Disagreement amongst student parties: elections or no elections?

Campaign for the university council elections. Photo: DUB

The elections should’ve taken place between April 20 and April 22; students could declare their candidacy until this week. But that schedule has been put aside for now, a decision made early this week by the Central Election Office, in agreement with the university board and the University Council.

President of the Central Election Office (CSB), Fred Toppen, says he received many questions about whether or not the elections would take place, as the deadline for candidacies neared. As the elections are held online each year, one of the options would be to continue as normal. But the CSB says that in this situation, it would not be sensible to do so. Toppen: “In both recruitment of candidates and campaigning activities, some form of social interaction is needed.”

Online campaigning
Next week will bring more clarity about what will happen now – and this might become quite a tricky puzzle to solve. Three of the four current student parties in the council – Lijst Vuur, de Partij voor de Utrechtse Student, and De Vrije Student – feel that given the current circumstances, it’s not a good idea to hold the elections any time before the summer. It’s expected that most students will mainly study from home in the next academic block as well.

Online elections, with an online campaign at a later date, is not the preferred option of the three parties. That would be detrimental to voter turnout, and inappropriate to do during a crisis, they feel. Council member Eva Klaver of De Vrije Student says, on behalf of the three parties: “You don’t want to bother students with all kinds of ‘vote for me’ posts right now.

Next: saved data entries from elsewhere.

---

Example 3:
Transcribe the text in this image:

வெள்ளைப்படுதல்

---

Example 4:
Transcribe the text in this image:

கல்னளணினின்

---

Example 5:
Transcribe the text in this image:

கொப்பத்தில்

People have enough to worry about.”

But postponing until after the summer is just as problematic, according to these parties, because the current students would have to keep their seats until that time. Klaver: “Many members already have other plans for after the summer: doing a Master’s programme, or going abroad. You’d have to work with interim candidates, and it’d be quite a challenge to find those now.”

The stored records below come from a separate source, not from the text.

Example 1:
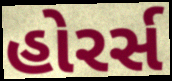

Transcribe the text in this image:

હોરર્સ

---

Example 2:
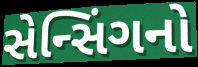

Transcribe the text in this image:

સેન્સિંગનો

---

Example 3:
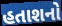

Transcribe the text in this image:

હતાશનો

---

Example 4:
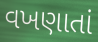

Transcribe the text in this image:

વખણાતાં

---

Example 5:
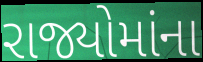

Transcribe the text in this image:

રાજ્યોમાંના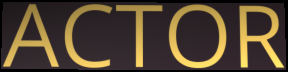
ACTOR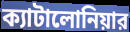
ক্যাটালোনিয়ারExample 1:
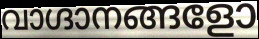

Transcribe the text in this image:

വാഗ്ദാനങ്ങളോ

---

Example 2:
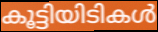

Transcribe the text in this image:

കൂട്ടിയിടികൾ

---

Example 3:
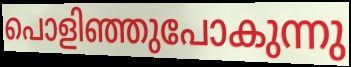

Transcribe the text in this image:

പൊളിഞ്ഞുപോകുന്നു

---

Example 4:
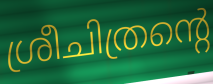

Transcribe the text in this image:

ശ്രീചിത്രന്റെ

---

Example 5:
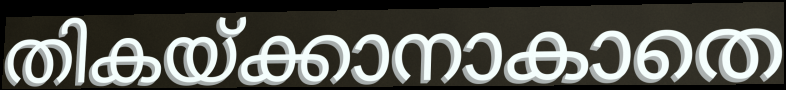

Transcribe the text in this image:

തികയ്ക്കാനാകാതെ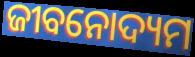
ଜୀବନୋଦ୍ୟମ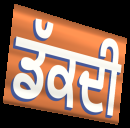
ਡੱਕਦੀ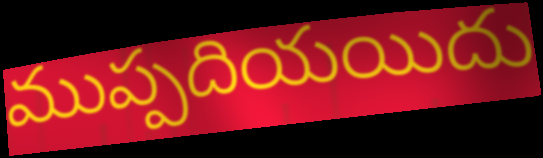
ముప్పదియయిదు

In a letter to DUB (links in Dutch, ed.), the three parties call for maintaining the current seat distribution (Vuur 5, de Partij voor de Utrechtse Student 4 and De Vrije Student 2) next academic year without holding elections. The parties would be able to appoint new council members themselves.

That plan did not count on resistance from the smallest student party, UUinAction. Council member Ashley van Driel points out that ‘democratisation of the university’ is an important point in the programme of her party. “We feel that students should be able to vote for their representatives.”

UUinAction also sent in an opinion piece to DUB. Van Driel says elections before the summer should be possible, especially since students always vote online anyway. The biggest difference would be that the campaigning would also be done online. “But if students can attend classes online, then I’d think online voting should be possible as well.”

One suggestion, made by the other three parties, was to hold an online referendum about what UU students feel about the proposal of maintaining the current seat distribution without elections. Van Driel calls this proposal “very cumbersome”. Her party has since started an online petition that calls for students to sign it if they do want the elections to take place.